To powtórny proces w tej sprawie - w pierwszym zapadły wyroki w zawieszeniu. Tym razem sąd miał zbadać przede wszystkim, czy oskarżonym można przypisać działanie w zorganizowanej grupie przestępczej, która miała za cel publiczne propagowanie faszyzmu i nawoływanie do nienawiści na tle narodowościowym i wyznaniowym.
W pierwszym procesie sądy obu instancji uznały, że takiej grupy nie było, ale po wniesieniu kasacji przez osobę prywatną, która w procesie miała status oskarżyciela posiłkowego, Sąd Najwyższy nakazał jeszcze raz zbadać ten aspekt sprawy.
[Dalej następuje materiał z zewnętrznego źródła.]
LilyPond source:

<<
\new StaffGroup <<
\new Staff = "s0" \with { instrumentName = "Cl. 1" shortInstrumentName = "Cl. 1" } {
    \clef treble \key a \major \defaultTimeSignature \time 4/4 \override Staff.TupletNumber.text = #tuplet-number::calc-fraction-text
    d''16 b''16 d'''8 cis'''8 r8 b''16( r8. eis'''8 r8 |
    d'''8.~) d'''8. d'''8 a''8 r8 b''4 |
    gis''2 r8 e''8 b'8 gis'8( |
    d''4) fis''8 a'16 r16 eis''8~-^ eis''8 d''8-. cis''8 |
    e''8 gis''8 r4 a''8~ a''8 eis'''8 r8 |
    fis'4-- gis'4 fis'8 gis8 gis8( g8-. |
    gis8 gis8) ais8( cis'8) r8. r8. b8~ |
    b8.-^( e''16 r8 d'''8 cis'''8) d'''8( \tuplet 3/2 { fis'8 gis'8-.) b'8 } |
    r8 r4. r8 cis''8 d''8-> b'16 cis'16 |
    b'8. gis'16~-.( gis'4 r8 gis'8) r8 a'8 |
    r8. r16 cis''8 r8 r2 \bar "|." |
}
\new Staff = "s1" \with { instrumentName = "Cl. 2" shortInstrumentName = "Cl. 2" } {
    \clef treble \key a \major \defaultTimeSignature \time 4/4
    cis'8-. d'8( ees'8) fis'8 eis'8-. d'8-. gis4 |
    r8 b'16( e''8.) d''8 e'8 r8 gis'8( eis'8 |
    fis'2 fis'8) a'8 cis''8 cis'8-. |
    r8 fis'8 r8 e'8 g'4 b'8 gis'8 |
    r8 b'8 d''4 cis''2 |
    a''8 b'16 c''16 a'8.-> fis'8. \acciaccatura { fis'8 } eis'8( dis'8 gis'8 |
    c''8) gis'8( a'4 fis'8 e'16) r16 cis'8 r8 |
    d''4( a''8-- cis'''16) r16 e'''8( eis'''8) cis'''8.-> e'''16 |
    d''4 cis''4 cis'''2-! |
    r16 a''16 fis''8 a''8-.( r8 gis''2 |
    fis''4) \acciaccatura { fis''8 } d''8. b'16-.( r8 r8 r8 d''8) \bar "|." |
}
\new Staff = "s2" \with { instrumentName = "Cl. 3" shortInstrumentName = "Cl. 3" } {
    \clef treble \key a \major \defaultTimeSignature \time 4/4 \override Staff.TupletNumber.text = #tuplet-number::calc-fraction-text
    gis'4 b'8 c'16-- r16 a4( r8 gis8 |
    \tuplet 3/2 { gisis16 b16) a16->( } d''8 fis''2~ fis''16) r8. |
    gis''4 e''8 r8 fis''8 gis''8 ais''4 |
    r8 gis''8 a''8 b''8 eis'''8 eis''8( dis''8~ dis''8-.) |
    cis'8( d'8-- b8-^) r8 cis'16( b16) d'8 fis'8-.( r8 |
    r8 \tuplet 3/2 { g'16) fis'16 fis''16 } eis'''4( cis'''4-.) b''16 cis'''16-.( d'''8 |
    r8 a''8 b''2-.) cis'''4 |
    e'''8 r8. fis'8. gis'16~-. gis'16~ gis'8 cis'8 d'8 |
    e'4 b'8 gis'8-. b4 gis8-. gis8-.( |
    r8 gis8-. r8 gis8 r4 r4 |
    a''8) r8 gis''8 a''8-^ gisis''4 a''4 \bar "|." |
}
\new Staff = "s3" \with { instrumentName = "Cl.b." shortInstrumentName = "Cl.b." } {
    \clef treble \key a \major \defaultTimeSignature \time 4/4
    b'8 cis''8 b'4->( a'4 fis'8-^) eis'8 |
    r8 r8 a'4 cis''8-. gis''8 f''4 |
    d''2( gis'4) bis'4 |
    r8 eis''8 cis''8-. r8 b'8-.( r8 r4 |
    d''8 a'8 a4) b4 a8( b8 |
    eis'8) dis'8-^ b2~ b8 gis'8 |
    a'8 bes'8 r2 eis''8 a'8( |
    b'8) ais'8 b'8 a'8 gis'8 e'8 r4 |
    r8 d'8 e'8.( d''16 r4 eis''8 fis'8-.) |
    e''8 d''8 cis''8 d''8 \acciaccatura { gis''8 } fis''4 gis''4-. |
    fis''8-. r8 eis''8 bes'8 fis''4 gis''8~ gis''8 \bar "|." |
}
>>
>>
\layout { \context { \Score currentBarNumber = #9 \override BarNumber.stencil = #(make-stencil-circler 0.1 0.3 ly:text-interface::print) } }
W sierpniu, w drugim procesie, Sąd Okręgowy w Białymstoku skazał czterech młodych mężczyzn na kary po roku więzienia bez zawieszenia, przyjmując też, że oskarżeni działali w zorganizowanej grupie przestępczej o nazwie "IV Edycja", która istniała w środowisku białostockich skinheadów.
Sędzia Leszek Kulik mówił, że nie ulega wątpliwości, iż "IV Edycja" była grupą przestępczą w definicji kodeksu karnego, o czym świadczy stopień jej zorganizowania.
"Wszystkich członków łączyła jedna wyznawana ideologia czy poglądy o charakterze faszystowskim, antysemickim czy rasistowskim" - mówił sędzia. Grupa miała też na celu popełnianie przestępstw, a - jak zaznaczył sędzia - wystarczyło popełnienie jednego przestępstwa.